本研究還考察了小膠質(zhì)細(xì)胞相關(guān)炎癥因子的相對表達(dá)量，其中雙抗組和溶劑組的CD16、CD32、CD11b、CD206、Arg1、TGF-β、Ym1/2表達(dá)水平差異無統(tǒng)計(jì)學(xué)意義。既往研究提示缺血性卒中后梗死周邊區(qū)小膠質(zhì)細(xì)胞發(fā)生動態(tài)極化[12]：M2型小膠質(zhì)細(xì)胞（抗炎表型）表達(dá)在7 d內(nèi)短暫性升高而后逐漸下降，M1型小膠質(zhì)細(xì)胞（促炎表型）表達(dá)在3 d時(shí)開始逐漸升高直至14 d出現(xiàn)下降。推測在本研究選取的考察時(shí)間，即卒中后21 d，小膠質(zhì)細(xì)胞不同表型的表達(dá)已處于動態(tài)平衡，因此未能觀測到相關(guān)炎癥因子的變化。值得關(guān)注的是，雙抗組小鼠缺血側(cè)皮層中促炎因子iNOS的表達(dá)水平較溶劑組顯著下降（P=0.0164）。缺血誘導(dǎo)的iNOS+炎癥細(xì)胞除了直接釋放NO外，還通過產(chǎn)生各種炎癥因子觸發(fā)炎癥級聯(lián)反應(yīng)，從而導(dǎo)致神經(jīng)元損傷[15]。推測iNOS與RAGE在缺血性卒中的發(fā)生發(fā)展中產(chǎn)生了協(xié)同作用，另一方面iNOS表達(dá)水平下調(diào)也可能與sRAGE表達(dá)上調(diào)相關(guān)。sRAGE可在心血管疾病中抑制氧化應(yīng)激和炎癥反應(yīng)，被認(rèn)為是心血管事件發(fā)生和復(fù)發(fā)的重要標(biāo)志物[16]。已有報(bào)道提示sRAGE在急性缺血性卒中患者功能預(yù)后中具有保護(hù)性作用，發(fā)病48 h時(shí)其血漿表達(dá)水平是急性缺血性卒中患者預(yù)后顯著的預(yù)測指標(biāo)[17]。
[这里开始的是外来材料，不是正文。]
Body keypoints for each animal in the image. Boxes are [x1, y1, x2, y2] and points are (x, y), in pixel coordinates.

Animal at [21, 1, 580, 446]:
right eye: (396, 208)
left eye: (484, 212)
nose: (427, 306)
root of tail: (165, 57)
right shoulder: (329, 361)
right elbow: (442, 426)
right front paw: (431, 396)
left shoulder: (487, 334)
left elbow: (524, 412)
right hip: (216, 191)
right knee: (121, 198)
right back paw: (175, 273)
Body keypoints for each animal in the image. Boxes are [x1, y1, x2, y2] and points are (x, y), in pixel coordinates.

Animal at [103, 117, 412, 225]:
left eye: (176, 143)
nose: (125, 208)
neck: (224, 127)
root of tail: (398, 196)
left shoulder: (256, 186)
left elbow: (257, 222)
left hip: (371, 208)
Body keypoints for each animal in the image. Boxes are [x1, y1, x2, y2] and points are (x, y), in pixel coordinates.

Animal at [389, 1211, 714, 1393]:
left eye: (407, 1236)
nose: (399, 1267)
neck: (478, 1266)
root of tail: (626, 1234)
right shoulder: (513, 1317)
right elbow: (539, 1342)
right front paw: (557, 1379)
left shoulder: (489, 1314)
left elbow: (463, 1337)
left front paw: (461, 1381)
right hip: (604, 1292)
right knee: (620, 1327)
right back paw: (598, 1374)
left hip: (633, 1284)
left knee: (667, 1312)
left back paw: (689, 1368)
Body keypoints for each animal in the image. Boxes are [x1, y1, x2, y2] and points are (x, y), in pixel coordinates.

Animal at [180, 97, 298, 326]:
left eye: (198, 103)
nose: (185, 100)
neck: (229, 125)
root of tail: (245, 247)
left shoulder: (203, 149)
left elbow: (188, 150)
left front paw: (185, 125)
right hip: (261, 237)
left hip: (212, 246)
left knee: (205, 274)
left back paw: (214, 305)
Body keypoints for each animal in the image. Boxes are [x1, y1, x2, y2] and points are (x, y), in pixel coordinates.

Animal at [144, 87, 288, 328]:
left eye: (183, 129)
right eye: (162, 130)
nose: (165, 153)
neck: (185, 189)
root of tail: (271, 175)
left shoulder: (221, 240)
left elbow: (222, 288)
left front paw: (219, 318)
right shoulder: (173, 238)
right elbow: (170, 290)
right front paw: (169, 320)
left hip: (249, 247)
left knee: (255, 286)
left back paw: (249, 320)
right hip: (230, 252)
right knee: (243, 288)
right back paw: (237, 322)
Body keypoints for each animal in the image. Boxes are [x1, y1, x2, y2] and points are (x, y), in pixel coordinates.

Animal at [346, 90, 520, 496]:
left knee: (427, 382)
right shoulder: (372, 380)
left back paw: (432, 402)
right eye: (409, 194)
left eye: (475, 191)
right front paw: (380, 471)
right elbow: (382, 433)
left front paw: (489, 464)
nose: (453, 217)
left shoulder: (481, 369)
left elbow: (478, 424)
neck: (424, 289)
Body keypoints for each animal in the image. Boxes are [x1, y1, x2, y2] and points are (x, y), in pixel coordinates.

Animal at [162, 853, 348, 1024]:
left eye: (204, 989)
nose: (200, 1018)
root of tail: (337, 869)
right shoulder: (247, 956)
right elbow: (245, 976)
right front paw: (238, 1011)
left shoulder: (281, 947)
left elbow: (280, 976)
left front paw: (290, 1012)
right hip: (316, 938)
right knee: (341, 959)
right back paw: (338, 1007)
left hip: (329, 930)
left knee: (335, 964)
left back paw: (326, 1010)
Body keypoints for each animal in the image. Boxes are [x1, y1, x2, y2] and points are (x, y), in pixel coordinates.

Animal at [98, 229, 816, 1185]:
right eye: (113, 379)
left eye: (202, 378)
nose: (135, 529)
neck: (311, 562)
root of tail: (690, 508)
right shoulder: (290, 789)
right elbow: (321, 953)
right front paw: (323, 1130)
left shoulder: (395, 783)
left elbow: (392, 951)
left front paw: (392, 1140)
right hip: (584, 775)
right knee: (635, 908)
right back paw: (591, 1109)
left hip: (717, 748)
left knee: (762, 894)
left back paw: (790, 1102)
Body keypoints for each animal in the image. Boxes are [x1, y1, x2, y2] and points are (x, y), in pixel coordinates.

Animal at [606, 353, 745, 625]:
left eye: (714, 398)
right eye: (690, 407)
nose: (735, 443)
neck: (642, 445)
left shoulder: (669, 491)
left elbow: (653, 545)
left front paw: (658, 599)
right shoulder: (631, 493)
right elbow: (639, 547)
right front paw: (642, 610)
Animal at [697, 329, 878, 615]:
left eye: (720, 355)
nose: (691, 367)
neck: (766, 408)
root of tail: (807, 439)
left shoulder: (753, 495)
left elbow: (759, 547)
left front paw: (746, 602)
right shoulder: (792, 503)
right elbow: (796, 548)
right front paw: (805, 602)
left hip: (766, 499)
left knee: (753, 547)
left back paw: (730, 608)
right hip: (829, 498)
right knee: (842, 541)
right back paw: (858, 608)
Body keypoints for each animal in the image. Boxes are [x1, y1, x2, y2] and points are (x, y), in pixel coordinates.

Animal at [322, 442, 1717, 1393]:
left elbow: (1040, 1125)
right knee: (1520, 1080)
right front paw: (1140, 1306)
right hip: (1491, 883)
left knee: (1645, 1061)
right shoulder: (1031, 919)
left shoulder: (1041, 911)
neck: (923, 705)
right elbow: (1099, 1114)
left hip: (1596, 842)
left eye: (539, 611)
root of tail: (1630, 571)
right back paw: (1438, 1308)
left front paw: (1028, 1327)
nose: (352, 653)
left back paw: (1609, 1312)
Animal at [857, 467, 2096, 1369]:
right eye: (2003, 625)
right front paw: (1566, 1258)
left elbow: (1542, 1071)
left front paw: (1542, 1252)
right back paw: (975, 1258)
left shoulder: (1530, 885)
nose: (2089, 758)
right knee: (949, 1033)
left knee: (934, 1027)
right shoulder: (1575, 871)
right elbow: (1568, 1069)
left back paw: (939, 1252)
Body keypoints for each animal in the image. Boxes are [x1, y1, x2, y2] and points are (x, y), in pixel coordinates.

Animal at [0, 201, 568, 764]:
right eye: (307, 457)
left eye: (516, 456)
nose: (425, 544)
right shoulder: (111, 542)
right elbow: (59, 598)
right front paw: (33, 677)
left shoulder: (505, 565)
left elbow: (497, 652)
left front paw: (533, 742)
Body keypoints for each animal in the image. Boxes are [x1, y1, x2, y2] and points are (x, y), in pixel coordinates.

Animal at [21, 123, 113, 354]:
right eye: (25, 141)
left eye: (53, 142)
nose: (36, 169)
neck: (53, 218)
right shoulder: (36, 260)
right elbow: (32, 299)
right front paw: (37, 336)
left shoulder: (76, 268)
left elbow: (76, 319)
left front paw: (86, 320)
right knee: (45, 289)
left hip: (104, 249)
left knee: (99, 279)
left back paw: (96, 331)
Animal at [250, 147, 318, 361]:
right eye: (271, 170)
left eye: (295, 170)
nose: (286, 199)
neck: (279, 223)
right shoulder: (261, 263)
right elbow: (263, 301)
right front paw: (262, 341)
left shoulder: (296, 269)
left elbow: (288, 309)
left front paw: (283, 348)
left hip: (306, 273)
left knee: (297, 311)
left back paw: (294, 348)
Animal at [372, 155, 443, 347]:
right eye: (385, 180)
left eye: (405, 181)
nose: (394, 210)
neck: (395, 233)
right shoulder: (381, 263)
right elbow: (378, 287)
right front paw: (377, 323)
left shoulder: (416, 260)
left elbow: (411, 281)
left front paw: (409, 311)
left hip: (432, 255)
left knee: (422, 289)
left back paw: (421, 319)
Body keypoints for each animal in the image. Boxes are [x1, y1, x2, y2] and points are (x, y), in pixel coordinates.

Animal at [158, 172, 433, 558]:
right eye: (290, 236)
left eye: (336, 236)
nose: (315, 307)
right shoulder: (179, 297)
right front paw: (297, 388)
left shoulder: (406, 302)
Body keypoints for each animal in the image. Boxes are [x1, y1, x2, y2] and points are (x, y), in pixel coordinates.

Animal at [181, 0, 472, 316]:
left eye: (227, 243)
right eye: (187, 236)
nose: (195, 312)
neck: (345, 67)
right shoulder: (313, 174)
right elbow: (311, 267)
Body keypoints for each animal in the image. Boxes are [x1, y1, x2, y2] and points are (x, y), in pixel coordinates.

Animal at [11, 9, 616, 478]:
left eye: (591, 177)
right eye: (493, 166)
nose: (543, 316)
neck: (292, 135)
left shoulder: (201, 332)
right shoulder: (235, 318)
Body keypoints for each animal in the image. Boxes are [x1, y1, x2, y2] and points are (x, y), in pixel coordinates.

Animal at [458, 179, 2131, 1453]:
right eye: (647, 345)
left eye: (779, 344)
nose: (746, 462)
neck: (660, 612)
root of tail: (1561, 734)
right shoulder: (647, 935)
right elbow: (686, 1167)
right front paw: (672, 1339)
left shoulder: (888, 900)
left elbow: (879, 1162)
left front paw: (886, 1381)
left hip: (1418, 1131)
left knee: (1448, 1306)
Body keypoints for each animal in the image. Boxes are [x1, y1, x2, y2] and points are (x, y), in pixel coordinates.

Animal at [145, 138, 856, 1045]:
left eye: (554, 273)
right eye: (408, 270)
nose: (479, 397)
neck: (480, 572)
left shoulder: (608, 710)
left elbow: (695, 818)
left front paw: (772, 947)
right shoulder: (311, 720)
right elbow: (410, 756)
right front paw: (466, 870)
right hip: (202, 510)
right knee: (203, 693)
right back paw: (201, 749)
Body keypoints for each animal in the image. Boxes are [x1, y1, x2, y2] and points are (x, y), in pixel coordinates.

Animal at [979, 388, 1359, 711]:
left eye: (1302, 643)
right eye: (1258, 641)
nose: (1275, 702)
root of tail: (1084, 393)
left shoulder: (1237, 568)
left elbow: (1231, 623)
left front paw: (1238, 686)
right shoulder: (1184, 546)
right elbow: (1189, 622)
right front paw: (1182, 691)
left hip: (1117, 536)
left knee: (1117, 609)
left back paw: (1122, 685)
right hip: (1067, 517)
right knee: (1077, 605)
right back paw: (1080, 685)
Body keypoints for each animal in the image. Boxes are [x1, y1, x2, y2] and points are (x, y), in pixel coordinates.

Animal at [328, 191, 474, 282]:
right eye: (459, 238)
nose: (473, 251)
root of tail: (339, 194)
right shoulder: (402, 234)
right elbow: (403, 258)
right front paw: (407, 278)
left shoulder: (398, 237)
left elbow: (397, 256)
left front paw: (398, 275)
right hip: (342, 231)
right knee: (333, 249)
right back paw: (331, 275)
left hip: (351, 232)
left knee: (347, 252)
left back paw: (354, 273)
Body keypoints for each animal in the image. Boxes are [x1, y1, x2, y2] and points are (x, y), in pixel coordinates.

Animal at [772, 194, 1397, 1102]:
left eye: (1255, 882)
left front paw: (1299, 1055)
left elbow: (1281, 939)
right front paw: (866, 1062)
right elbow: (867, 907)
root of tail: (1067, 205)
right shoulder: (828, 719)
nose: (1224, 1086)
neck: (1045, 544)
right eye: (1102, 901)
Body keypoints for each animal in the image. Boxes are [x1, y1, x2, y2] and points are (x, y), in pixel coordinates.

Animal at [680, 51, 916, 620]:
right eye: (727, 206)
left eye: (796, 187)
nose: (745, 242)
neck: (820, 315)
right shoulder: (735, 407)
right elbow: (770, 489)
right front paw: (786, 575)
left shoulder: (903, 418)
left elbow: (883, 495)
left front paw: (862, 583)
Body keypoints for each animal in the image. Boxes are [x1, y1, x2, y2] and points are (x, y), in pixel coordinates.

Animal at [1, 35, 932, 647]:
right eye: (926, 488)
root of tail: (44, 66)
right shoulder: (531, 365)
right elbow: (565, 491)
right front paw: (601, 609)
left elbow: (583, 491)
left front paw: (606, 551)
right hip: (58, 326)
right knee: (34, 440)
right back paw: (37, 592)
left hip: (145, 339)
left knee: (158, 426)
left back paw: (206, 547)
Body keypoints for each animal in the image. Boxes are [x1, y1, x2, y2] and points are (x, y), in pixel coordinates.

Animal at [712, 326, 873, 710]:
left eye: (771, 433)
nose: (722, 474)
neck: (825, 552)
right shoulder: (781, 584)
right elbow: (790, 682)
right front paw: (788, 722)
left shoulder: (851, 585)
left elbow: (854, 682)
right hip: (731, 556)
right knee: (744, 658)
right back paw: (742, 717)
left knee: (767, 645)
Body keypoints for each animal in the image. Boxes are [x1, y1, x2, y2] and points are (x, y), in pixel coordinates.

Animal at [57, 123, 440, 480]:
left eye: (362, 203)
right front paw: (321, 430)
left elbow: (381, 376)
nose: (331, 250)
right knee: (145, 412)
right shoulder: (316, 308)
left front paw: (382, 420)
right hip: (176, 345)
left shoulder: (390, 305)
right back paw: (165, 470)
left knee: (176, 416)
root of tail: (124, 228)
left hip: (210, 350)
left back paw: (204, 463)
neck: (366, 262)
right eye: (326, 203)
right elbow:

本研究在動物模型中對腦缺血后RAGE、sRAGE及相關(guān)炎癥因子表達(dá)水平的變化進(jìn)行了分析，但測定的時(shí)間點(diǎn)為恢復(fù)期（21 d），不能明確上述指標(biāo)在腦缺血急性期內(nèi)的變化趨勢，并與小鼠缺血急性期內(nèi)的神經(jīng)功能變化相對應(yīng)。后續(xù)研究將進(jìn)一步深入探索腦缺血后上述炎癥指標(biāo)的變化曲線及其可能的互相影響的機(jī)制。

【點(diǎn)睛】阿司匹林和氯吡格雷聯(lián)合應(yīng)用可在小鼠腦缺血恢復(fù)期調(diào)控RAGE表達(dá)，減輕炎癥，發(fā)揮腦保護(hù)作用。